Crímenes del corazón (1): la vida secreta de las palabras

Distinguido público
Regreso al glamour (Archivo Viena Directo)

27 de Enero.-  Mi primer recuerdo relacionado con el tema que tratan estos artículos se relaciona con un apellido: el del periodista Jose María Amilibia.

 

Al señor Amilibia nadie le llamaba por su nombre de pila y a mí, cuando era un niño de tres o cuatro años, “Amilibia” me parecía un nombre de lo más inadecuado para un señor de respetable corbata. Era un poco lo que a mi abuela María le pasaba cada vez que le mentaban a Marichalar, que no podía concebir que un caballero casado con una infanta de España se llamase “Mari Chalá” como ella lo pronunciaba. O lo que le sucede a mi abuela A., que vive convencida de que Penélope Cruz se llama en realidad Pene López Cruz.
A mí, el nombre del periodista Amilibia, de niño, me chocaba por dos cosas: primero, porque terminaba en a. Los nombres en a eran propios de gente de género femenino y no me entraba en la cabeza que un chico se quisiera llamar como una chica. En segundo lugar, me parecía que era un nombre compuesto de tres palabras cuyo significado conjunto era de lo más enigmático y cosquilleante (en aquel momento, claro, yo no sabía escribir). Las tres palabras eran la preposición A, el pronombre mi, y una extraña palabra: Libia. ¿Qué significaba aquel nombre “A mi Libia”?
No es que a mí me pareciera que los nombres tuvieran siempre que significar algo. No significaban nada Isabel o Isabelita (sinónimos de “mamá” que utilizaba un amplio grupo de personas mayores) o no significaba nada “Romina y Albano” el nombre de dos personas que cantaban canciones que mi madre consideraba que no eran aptas para niños. “Olivia Newton-John” tampoco significaba nada pero su sonoridad (Olivianiutonyón) era la caña si uno decía el nombre rápido y sin dejar pausas. Cada vez era como un viaje en tobogán.  Pero sin duda, la respuesta al enigma de por qué aquel hombre que salía en la televisión había decidido llamarse de una manera tan rara tenía que estar en el significado de su nombre.
Amilibia, o sea, Don José María, presentaba en Televisión Española el programa Bla, Bla, Blá.
Bienvenidos pues a la prehistoria, qué digo, al Cámbrico superior del periodismo del corazón patrio. Cuando los dinosaurios dominaban la tierra.
A mí, el Blablablá no me gustaba (era demasiado joven para entenderlo) pero su sintonía, compuesta por Manuel Santiesteban, sí que me parecía lo más de lo más (en este caso, mi memoria está ayudada porque Alex de la Iglesia, que debe de tener una edad parecida a la mía, la introdujo en la banda sonora de la película “Muertos de Risa”). Don Jose María , que no sé si vivirá aún, estaba casado con la periodista Kety Kaufman. Una señora argentina de aspecto algo tropical que, a pesar de su provecta edad, sigue en activo por los platós de su patria adoptiva, informando u opinando siempre de la manera inofensiva de quien ha conocido otros tiempos de más decoro y trata de adaptarse, sin conseguirlo mucho, a las desvergüenzas actuales.
Aquel programa era el reflejo de la sociedad de la época y proyectaba los valores de aquella España en la que convivían con innegables tensiones el erotismo lenguaraz de Susana  Estrada, el atractivo piernilargo y circense de Barbara Rey, el falsete desmelenado de Los Pecos y la mantilla de Juanita Reina.

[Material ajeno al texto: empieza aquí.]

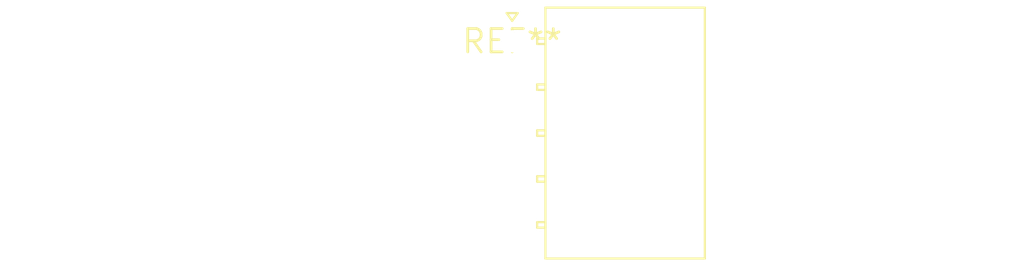
<source format=kicad_pcb>
(kicad_pcb (version 20240108) (generator pcbnew)

  (general
    (thickness 1.6)
  )

  (paper "A4")
  (layers
    (0 "F.Cu" signal)
    (31 "B.Cu" signal)
    (32 "B.Adhes" user "B.Adhesive")
    (33 "F.Adhes" user "F.Adhesive")
    (34 "B.Paste" user)
    (35 "F.Paste" user)
    (36 "B.SilkS" user "B.Silkscreen")
    (37 "F.SilkS" user "F.Silkscreen")
    (38 "B.Mask" user)
    (39 "F.Mask" user)
    (40 "Dwgs.User" user "User.Drawings")
    (41 "Cmts.User" user "User.Comments")
    (42 "Eco1.User" user "User.Eco1")
    (43 "Eco2.User" user "User.Eco2")
    (44 "Edge.Cuts" user)
    (45 "Margin" user)
    (46 "B.CrtYd" user "B.Courtyard")
    (47 "F.CrtYd" user "F.Courtyard")
    (48 "B.Fab" user)
    (49 "F.Fab" user)
    (50 "User.1" user)
    (51 "User.2" user)
    (52 "User.3" user)
    (53 "User.4" user)
    (54 "User.5" user)
    (55 "User.6" user)
    (56 "User.7" user)
    (57 "User.8" user)
    (58 "User.9" user)
  )

  (setup
    (pad_to_mask_clearance 0)
    (pcbplotparams
      (layerselection 0x00010fc_ffffffff)
      (plot_on_all_layers_selection 0x0000000_00000000)
      (disableapertmacros false)
      (usegerberextensions false)
      (usegerberattributes false)
      (usegerberadvancedattributes false)
      (creategerberjobfile false)
      (dashed_line_dash_ratio 12.000000)
      (dashed_line_gap_ratio 3.000000)
      (svgprecision 4)
      (plotframeref false)
      (viasonmask false)
      (mode 1)
      (useauxorigin false)
      (hpglpennumber 1)
      (hpglpenspeed 20)
      (hpglpendiameter 15.000000)
      (dxfpolygonmode false)
      (dxfimperialunits false)
      (dxfusepcbnewfont false)
      (psnegative false)
      (psa4output false)
      (plotreference false)
      (plotvalue false)
      (plotinvisibletext false)
      (sketchpadsonfab false)
      (subtractmaskfromsilk false)
      (outputformat 1)
      (mirror false)
      (drillshape 1)
      (scaleselection 1)
      (outputdirectory "")
    )
  )

  (net 0 "")

  (footprint "Molex_Nano-Fit_105313-xx05_1x05_P2.50mm_Horizontal" (layer "F.Cu") (at 0 0))

)

</source>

(En realidad, y entre nosotros, esta última frase es una provocación: no me extrañaría nada que, de pronto, empezaran a salir defensores de Los Pecos hasta de debajo de las piedras).

Comentarios

Una respuesta a «Crímenes del corazón (1): la vida secreta de las palabras»

  1. Avatar de emejota

    Existe material más antiguo por la red, todo es muy relativo. Me recuerdas a mis hijos que tambien se sienten tan mayores. ¡Que vida! Esto me resuena. Un fuerte abrazo.